• _To-do list_
1. Retype the passage on Wakoopa from "Rather than me" to "but well, everyone.".
2. According to the passage on Wakoopa, why did the writer look into the title called Flock?
3. In the passage on Wakoopa, what does the site's main page contain?

** BEGIN Selected extract **

Wakoopa is yet-another-social-networking site but in disguise. Wakoopa tracks what kind of software or games you use, and lets you create your own software profile. It does this by having you run a small app in your tray and it tracks what you're running. Fairly simple concept. It's when you start logging your work and you see the results is where IMHO it kicks social networking up a notch.
Rather than me going onto say Facebook and setting up my profile with my interests, what games I play, etc. Wakoopa sort of does this for you. Then combined with the results of every one else on the site, shows you what's going on. I've been running it for a couple of hours, just ignoring that it's there. Then I went to my personal Wakoopa page and found a wealth of information, not only about me but well, everyone.
The main page contains a scrolling marquee of all the apps people are using. Of course, when you have information like this to mine you use it. So there's a list of the most used titles (including World of Warcraft in the top 10, figures) and some newcomers, popular titles that are just gaining momentum with enough people. Each title has it's own dedicated page with some stats and a brief description. I was intrigued by a title called Flock as I had never heard of it and it turned up on the most used page so here's it's page. In addition to the stats, there are user reviews and a list of who's using it.

** END Selected extract **
** BEGIN Stored records **

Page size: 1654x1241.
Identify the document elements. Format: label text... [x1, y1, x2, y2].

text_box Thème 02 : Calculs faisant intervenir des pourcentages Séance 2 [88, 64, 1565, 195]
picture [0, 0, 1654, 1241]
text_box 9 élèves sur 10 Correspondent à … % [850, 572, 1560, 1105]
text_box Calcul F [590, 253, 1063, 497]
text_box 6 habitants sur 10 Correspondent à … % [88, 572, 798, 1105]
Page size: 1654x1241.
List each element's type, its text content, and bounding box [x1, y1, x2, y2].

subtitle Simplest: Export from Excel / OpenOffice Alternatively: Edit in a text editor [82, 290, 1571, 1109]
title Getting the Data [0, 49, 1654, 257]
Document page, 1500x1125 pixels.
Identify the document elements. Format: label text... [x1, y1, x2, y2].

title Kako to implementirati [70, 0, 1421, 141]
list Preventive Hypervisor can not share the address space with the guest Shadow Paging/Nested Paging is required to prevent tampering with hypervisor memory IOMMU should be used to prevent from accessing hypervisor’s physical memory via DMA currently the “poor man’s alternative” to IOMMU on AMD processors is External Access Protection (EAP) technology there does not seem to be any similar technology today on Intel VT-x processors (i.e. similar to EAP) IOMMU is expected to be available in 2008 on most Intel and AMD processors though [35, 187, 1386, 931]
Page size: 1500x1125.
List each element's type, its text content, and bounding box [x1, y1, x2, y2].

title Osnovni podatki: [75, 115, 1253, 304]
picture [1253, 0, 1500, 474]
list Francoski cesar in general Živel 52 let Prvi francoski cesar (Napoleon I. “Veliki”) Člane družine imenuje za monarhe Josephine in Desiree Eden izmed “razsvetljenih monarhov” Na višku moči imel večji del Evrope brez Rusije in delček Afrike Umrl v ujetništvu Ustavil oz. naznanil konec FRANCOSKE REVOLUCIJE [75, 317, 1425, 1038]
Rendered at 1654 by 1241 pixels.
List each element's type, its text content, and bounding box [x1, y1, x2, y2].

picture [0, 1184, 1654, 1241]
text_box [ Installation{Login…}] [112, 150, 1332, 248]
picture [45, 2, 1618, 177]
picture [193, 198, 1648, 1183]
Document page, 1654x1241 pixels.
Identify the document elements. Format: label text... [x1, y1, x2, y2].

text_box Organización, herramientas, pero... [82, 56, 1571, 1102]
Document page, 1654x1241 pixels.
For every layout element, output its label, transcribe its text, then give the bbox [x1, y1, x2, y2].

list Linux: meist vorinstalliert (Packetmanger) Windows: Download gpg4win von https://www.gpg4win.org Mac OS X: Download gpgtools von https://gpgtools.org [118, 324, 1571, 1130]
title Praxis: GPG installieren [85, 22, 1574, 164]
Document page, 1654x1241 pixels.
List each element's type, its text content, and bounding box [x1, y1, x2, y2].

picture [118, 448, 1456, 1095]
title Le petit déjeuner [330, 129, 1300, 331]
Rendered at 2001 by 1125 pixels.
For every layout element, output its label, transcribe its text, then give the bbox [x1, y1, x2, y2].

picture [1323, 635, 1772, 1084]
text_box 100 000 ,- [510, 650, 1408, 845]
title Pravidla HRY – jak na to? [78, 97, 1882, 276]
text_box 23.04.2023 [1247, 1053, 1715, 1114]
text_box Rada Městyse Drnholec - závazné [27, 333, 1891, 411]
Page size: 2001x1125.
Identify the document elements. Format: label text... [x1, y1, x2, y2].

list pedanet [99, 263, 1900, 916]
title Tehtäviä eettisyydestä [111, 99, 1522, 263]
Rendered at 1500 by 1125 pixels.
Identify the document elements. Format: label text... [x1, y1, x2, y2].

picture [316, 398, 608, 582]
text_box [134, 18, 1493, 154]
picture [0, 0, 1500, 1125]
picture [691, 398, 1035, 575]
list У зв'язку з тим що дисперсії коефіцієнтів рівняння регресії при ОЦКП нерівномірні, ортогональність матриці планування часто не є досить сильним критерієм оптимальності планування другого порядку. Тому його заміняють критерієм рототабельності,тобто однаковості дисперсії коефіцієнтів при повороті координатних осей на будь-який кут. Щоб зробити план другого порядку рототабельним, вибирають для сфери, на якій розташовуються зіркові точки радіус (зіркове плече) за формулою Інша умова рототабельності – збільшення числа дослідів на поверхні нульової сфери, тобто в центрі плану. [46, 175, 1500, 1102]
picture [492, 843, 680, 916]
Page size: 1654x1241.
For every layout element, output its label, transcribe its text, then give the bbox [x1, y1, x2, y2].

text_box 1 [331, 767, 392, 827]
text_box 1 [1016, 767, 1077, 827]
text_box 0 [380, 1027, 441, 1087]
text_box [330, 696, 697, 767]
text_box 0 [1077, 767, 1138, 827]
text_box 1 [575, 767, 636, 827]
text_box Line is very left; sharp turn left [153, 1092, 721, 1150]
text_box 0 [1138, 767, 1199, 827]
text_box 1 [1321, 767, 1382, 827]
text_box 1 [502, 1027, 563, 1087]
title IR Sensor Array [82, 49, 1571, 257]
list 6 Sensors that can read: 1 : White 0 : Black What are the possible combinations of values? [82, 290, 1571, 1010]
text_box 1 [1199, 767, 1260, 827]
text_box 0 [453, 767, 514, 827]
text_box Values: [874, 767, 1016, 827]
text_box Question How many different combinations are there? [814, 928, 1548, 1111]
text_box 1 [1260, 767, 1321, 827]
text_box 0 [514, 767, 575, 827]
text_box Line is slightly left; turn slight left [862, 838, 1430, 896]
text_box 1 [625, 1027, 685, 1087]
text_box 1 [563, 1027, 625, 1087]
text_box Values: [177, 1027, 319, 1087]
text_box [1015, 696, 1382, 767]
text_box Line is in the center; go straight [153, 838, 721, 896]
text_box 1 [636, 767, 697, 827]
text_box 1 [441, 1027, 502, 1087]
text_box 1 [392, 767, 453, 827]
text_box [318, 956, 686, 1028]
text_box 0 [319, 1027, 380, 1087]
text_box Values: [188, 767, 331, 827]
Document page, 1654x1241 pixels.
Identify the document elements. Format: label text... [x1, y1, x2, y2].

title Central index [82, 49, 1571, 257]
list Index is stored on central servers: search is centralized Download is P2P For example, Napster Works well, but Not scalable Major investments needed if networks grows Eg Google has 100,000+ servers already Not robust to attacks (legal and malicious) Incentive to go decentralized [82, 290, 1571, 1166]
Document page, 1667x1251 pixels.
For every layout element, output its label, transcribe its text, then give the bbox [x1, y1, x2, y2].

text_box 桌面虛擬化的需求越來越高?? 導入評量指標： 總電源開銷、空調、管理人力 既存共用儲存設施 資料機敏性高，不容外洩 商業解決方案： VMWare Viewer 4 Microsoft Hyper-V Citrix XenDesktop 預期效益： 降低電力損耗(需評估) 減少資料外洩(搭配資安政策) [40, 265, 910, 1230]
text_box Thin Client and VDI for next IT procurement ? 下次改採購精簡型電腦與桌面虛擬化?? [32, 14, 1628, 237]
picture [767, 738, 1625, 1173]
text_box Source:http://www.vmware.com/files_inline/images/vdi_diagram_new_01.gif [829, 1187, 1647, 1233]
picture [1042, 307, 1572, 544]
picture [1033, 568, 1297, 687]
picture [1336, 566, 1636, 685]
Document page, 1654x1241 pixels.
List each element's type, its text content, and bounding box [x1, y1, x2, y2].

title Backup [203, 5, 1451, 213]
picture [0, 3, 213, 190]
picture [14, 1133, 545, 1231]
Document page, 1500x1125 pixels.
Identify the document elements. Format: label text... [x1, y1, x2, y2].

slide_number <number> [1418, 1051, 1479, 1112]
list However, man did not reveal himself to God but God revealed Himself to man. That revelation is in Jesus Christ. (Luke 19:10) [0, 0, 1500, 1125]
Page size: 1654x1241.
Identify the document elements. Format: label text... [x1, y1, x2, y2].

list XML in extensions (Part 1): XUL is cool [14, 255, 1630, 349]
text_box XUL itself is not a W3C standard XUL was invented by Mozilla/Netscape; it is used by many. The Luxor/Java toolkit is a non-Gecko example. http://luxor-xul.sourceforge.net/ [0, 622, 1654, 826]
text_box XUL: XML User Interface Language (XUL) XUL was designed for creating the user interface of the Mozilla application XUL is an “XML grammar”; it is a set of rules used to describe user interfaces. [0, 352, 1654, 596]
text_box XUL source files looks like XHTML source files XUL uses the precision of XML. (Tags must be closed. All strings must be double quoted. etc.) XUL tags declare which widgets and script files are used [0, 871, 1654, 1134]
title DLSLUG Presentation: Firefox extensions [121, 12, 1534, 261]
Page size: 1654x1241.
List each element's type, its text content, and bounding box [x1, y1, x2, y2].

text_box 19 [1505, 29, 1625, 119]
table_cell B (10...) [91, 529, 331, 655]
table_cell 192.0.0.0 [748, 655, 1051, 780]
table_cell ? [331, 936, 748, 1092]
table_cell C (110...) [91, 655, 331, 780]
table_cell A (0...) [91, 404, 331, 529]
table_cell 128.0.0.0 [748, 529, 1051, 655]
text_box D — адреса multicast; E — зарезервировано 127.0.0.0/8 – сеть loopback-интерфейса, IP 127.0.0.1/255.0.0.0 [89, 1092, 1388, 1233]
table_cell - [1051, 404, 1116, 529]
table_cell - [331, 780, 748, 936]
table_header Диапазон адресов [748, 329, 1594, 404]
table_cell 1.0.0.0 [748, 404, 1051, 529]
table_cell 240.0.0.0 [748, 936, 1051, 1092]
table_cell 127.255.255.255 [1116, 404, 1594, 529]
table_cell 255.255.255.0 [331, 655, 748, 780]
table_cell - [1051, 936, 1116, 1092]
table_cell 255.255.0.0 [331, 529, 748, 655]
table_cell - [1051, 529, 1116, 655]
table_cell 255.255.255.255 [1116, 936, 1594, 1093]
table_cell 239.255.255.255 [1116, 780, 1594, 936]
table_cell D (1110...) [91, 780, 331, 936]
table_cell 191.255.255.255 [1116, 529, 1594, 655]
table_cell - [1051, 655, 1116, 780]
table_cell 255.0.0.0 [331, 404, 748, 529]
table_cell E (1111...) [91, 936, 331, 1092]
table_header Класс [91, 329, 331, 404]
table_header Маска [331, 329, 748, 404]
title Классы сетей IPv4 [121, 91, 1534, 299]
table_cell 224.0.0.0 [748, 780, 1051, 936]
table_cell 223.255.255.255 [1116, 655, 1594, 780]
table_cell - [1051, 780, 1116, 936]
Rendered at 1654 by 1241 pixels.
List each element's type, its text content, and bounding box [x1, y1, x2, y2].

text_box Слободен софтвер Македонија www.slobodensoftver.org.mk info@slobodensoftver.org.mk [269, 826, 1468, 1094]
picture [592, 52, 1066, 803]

** END Stored records **

• _Task-by-task results_
1.
Rather than me going onto say Facebook and setting up my profile with my interests, what games I play, etc. Wakoopa sort of does this for you. Then combined with the results of every one else on the site, shows you what's going on. I've been running it for a couple of hours, just ignoring that it's there. Then I went to my personal Wakoopa page and found a wealth of information, not only about me but well, everyone.

2. The writer had never heard of Flock, yet it appeared on the most used page, and that made the writer curious about it.

3. It contains a scrolling marquee of all the apps people are using.